Half a million small businesses in Britain could go bust
If a new wave of government assistance is not released immediately, some 500,000 small businesses in the UK will go bankrupt within weeks, the chairman of the Federation of Small Businesses (FSB) Martin McTague has warned.
“We don’t have any problem with the way the chancellor dealt with consumer needs,” McTague told BBC Radio 4’s Today program earlier this week, commenting on the latest £15 billion ($19 billion) cost-of-living package released by the UK government.
“But there is still a massive problem with small businesses,” he said.
“They are facing something like twice the rate of inflation for their production prices, and it’s a ticking timebomb. They have got literally weeks left before they run out of cash and that will mean hundreds of thousands of businesses, and lots of people losing their jobs.”
McTague also cited the latest figures revealed by the Office for National Statistics, which showed that 40%, or two million, of UK small businesses had less than three months’ worth of cash left to run operations.
According to the FSB chairman, some 10%, or 200,000, of those two million were in “serious trouble,” while another 300,000 “have only got weeks left.”
In April, UK consumer price inflation hit 9%, the highest level since 1982. The major culprits have been soaring energy bills and the rapidly increasing cost of gas and food.
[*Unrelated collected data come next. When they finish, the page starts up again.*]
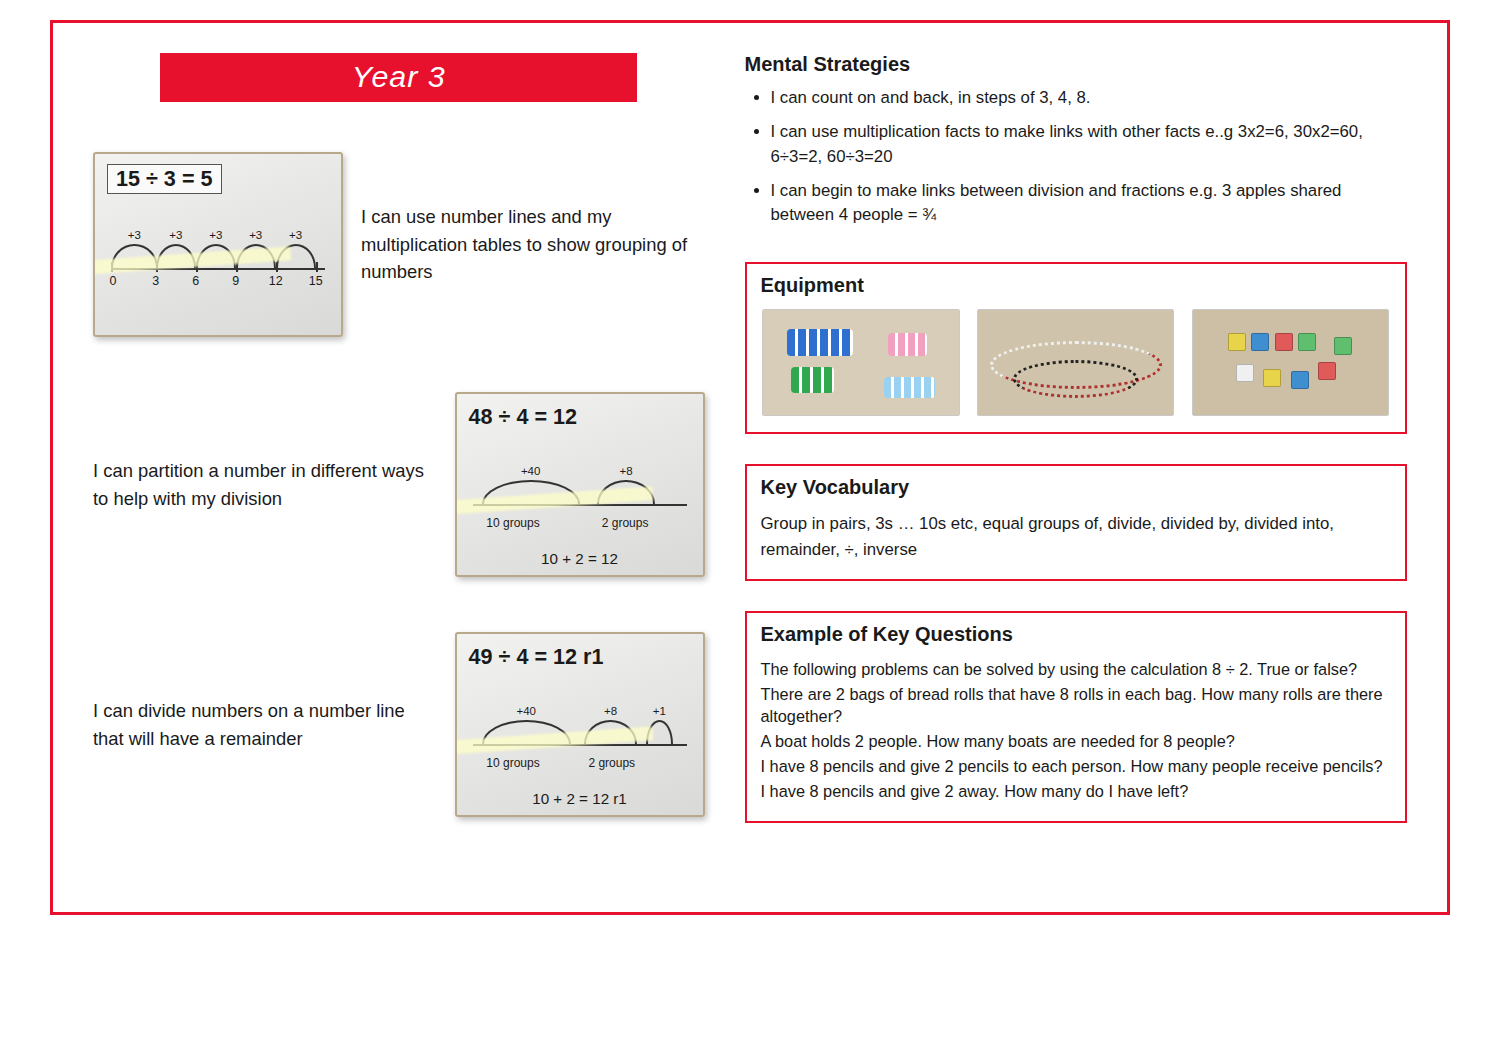Year 3
15 ÷ 3 = 5
0
3
6
9
12
15
+3
+3
+3
+3
+3
I can use number lines and my multiplication tables to show grouping of numbers
48 ÷ 4 = 12
+40
+8
10 groups
2 groups
10 + 2 = 12
I can partition a number in different ways to help with my division
49 ÷ 4 = 12 r1
+40
+8
+1
10 groups
2 groups
10 + 2 = 12 r1
I can divide numbers on a number line that will have a remainder
Mental Strategies
I can count on and back, in steps of 3, 4, 8.
I can use multiplication facts to make links with other facts e..g 3x2=6, 30x2=60, 6÷3=2, 60÷3=20
I can begin to make links between division and fractions e.g. 3 apples shared between 4 people = ¾
Equipment
Key Vocabulary
Group in pairs, 3s … 10s etc, equal groups of, divide, divided by, divided into, remainder, ÷, inverse
Example of Key Questions
The following problems can be solved by using the calculation 8 ÷ 2. True or false?
There are 2 bags of bread rolls that have 8 rolls in each bag. How many rolls are there altogether?
A boat holds 2 people. How many boats are needed for 8 people?
I have 8 pencils and give 2 pencils to each person. How many people receive pencils?
I have 8 pencils and give 2 away. How many do I have left?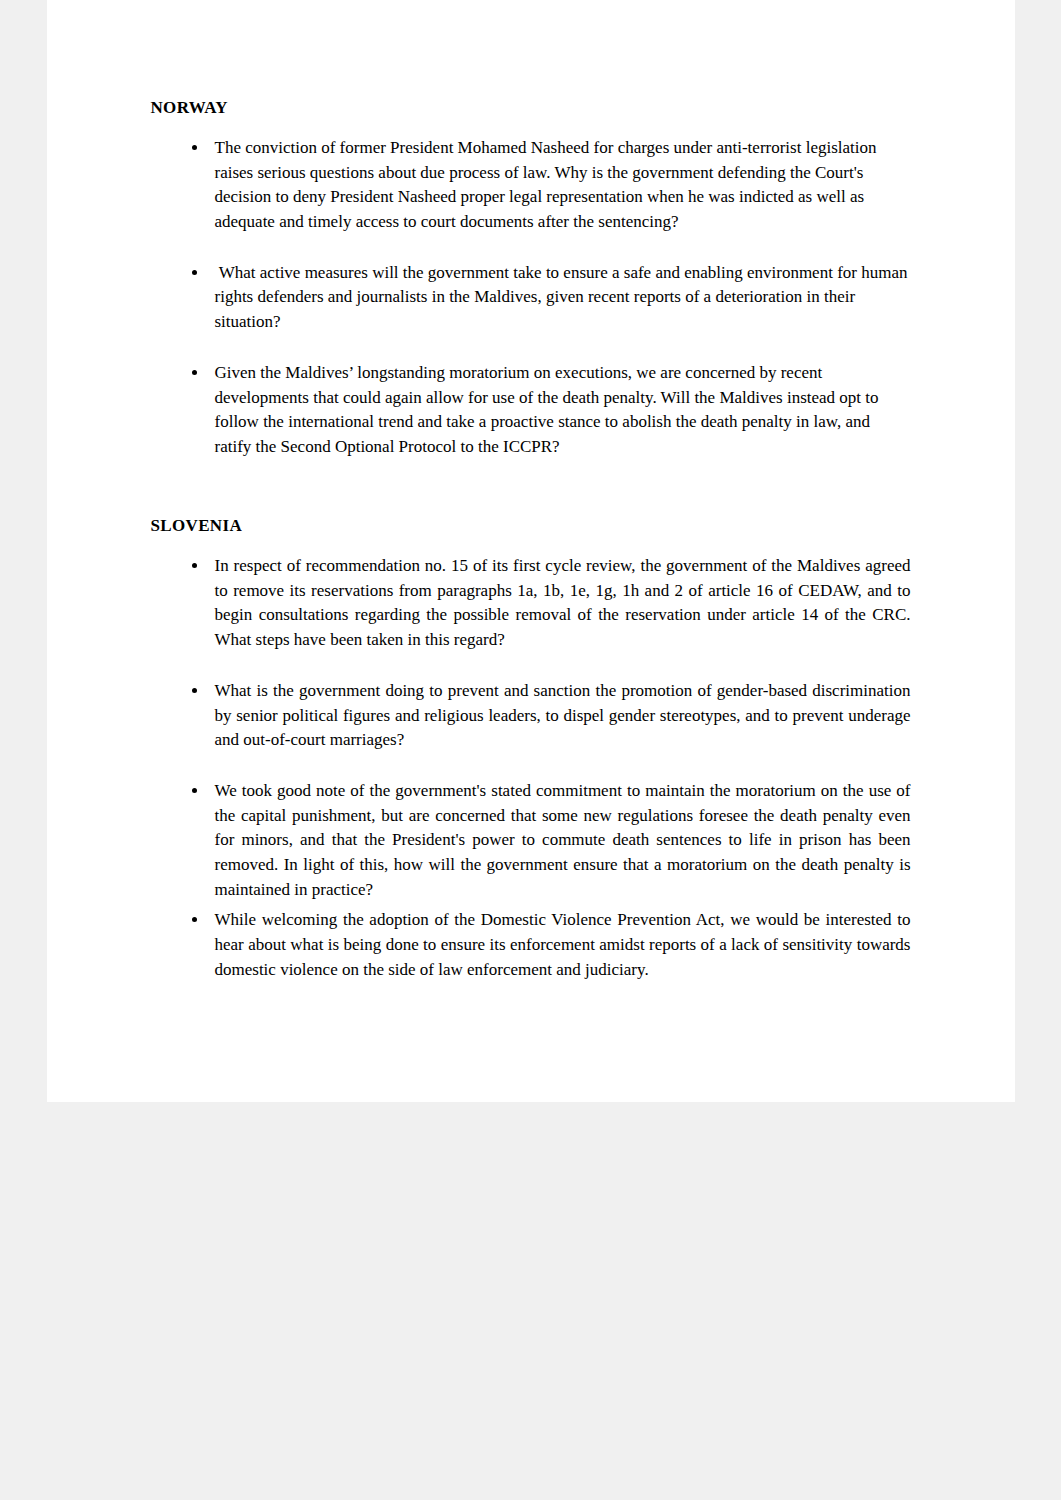NORWAY
The conviction of former President Mohamed Nasheed for charges under anti-terrorist legislation raises serious questions about due process of law. Why is the government defending the Court's decision to deny President Nasheed proper legal representation when he was indicted as well as adequate and timely access to court documents after the sentencing?
What active measures will the government take to ensure a safe and enabling environment for human rights defenders and journalists in the Maldives, given recent reports of a deterioration in their situation?
Given the Maldives’ longstanding moratorium on executions, we are concerned by recent developments that could again allow for use of the death penalty. Will the Maldives instead opt to follow the international trend and take a proactive stance to abolish the death penalty in law, and ratify the Second Optional Protocol to the ICCPR?
SLOVENIA
In respect of recommendation no. 15 of its first cycle review, the government of the Maldives agreed to remove its reservations from paragraphs 1a, 1b, 1e, 1g, 1h and 2 of article 16 of CEDAW, and to begin consultations regarding the possible removal of the reservation under article 14 of the CRC. What steps have been taken in this regard?
What is the government doing to prevent and sanction the promotion of gender-based discrimination by senior political figures and religious leaders, to dispel gender stereotypes, and to prevent underage and out-of-court marriages?
We took good note of the government's stated commitment to maintain the moratorium on the use of the capital punishment, but are concerned that some new regulations foresee the death penalty even for minors, and that the President's power to commute death sentences to life in prison has been removed. In light of this, how will the government ensure that a moratorium on the death penalty is maintained in practice?
While welcoming the adoption of the Domestic Violence Prevention Act, we would be interested to hear about what is being done to ensure its enforcement amidst reports of a lack of sensitivity towards domestic violence on the side of law enforcement and judiciary.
The Bank of England expects inflation to peak at as much as 10% later this year.
Businesses have also been challenged by soaring costs as factory input prices increased by 18.6% over the past year, marking an all-time high. Companies have been forced to raise their prices, which has also fed into the inflationary pressures.
According to Barclays’ SME Barometer, nearly three-quarters of small- and medium-sized British firms are worried about the long-term impact of the cost-of-living crisis, swelling energy bills and increasing inflation.